Submissions to the Journal must be based on original research; they may not have been uploaded to an open-access (social media) platform, such as your academia.edu page, have been previously published, or be under consideration for publication elsewhere. Authors will be asked to sign a License to Publish statement before publication.

 

 

Materials—preferably not exceeding 15,000 words, including footnotes, appendices, bibliography, etc.—should be sent both as a Word document in a Unicode font and in PDF format to the appropriate JAOS Sectional Editor.

For Ancient Near East, Gary Beckman

For Islamic Studies, Peri Bearman

For South and Southeast Asia, Stephanie Jamison

For East Asia, Antje Richter

 

Text, including footnotes (not endnotes), should be double-spaced, in a uniform font size (12 is preferred for text and notes, 11 for block quotes) throughout, and paginated. A bibliography is not required if references are humanities style (see style sheet). Articles submitted for consideration should be shorn of all authorial identity markers, which includes acknowledgments, forthcoming publications, etc. Submissions should include an abstract (not to exceed 200 words) in the accompanying email, and all submissions to the East Asian editor should include a bio or short CV. Keywords are not necessary.

 

On the understanding that JAOS is not an art journal, so that imagery should be not merely decorative, but imperative for clarification purposes, all illustrative material should be sent both separately, as a tiff or jpeg file, and be embedded in the text. Photographs should be no smaller than 300 dpi resolution, line art no smaller than 1000 dpi, in grayscale. For articles that have been accepted, permission for illustrative material that is not taken from works in the public domain should be in hand and acknowledged in the figure caption. JAOS does not publish in color in print but can for the online edition if needed. The cost of any necessary and above average work on images required of the typesetter, will be charged to the author.

 

Although the Journal can accommodate some non-Latin scripts, different instructions apply per section.

 

For the Ancient Near East section, all original cuneiform and hieroglyphic text should be transliterated, using a standard method. Transliteration of Greek and Hebrew/Aramaic script is optional. For Hebrew script, the SBL font is required, and directly preceding and following the Hebrew—whether punctuation or spaces—Times New Roman must be used. This is to avoid a right-to-left issue for non-Hebrew characters and is very important.

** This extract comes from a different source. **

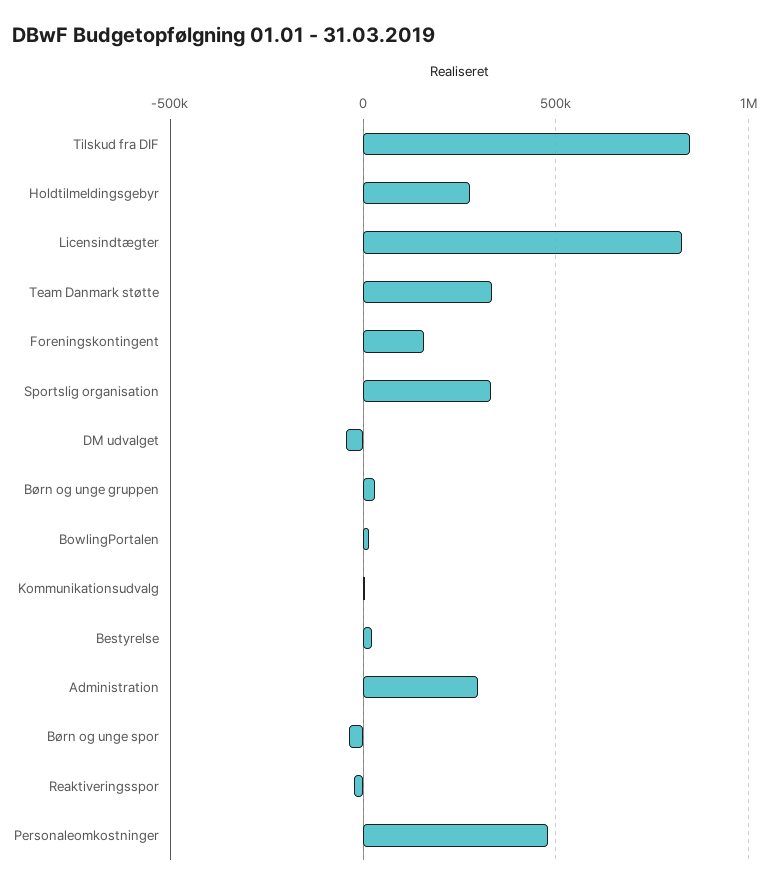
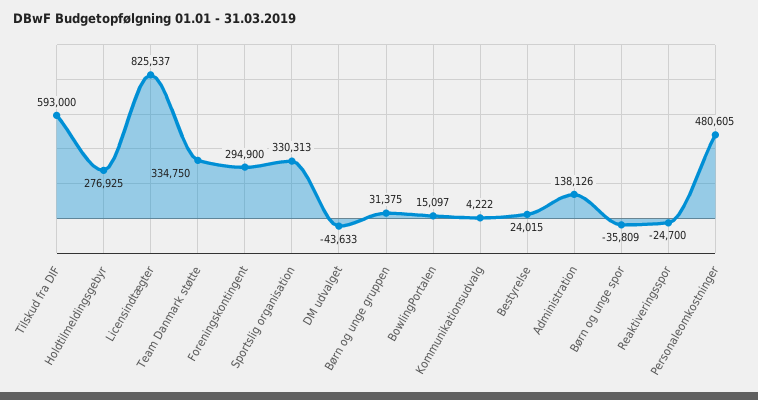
Tilskud fra DIF: 850000 -> 593000
Foreningskontingent: 150000 -> 294900
Administration: 300000 -> 138126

For the Islamic section, all non-Latin scripts should be fully transliterated, using a standard method. Exceptions for original script are a block of text accompanied by a full translation and words relevant to the article’s argument that would suffer from the limitations of transliteration, e.g., a word with undotted letters.

For the South and Southeast Asia section, all original text should be transliterated, using a standard method.

 

For the East Asia section, transliteration—at first occurrence together with original script for disambiguation—is required for proper names, titles, and terms used within the English texts. Bibliographies should use both transliteration and original script for authors, editors, titles; not for place of publication and publisher. For quotations, on the other hand, original script alone will suffice. If using original script for quotations, please use East Asian punctuation marks.

 

See additionally the JAOS Style Sheet.

 

If your article has been accepted, it will undergo thorough editing by the respective editor. The waiting list for publication differs per discipline; ask your editor for an approximate date. Proofs are sent out as PDFs; a second proof stage is corrected internally. Please avoid the temptation of uploading any earlier draft than the published article—multiple differing versions should not be available on the web.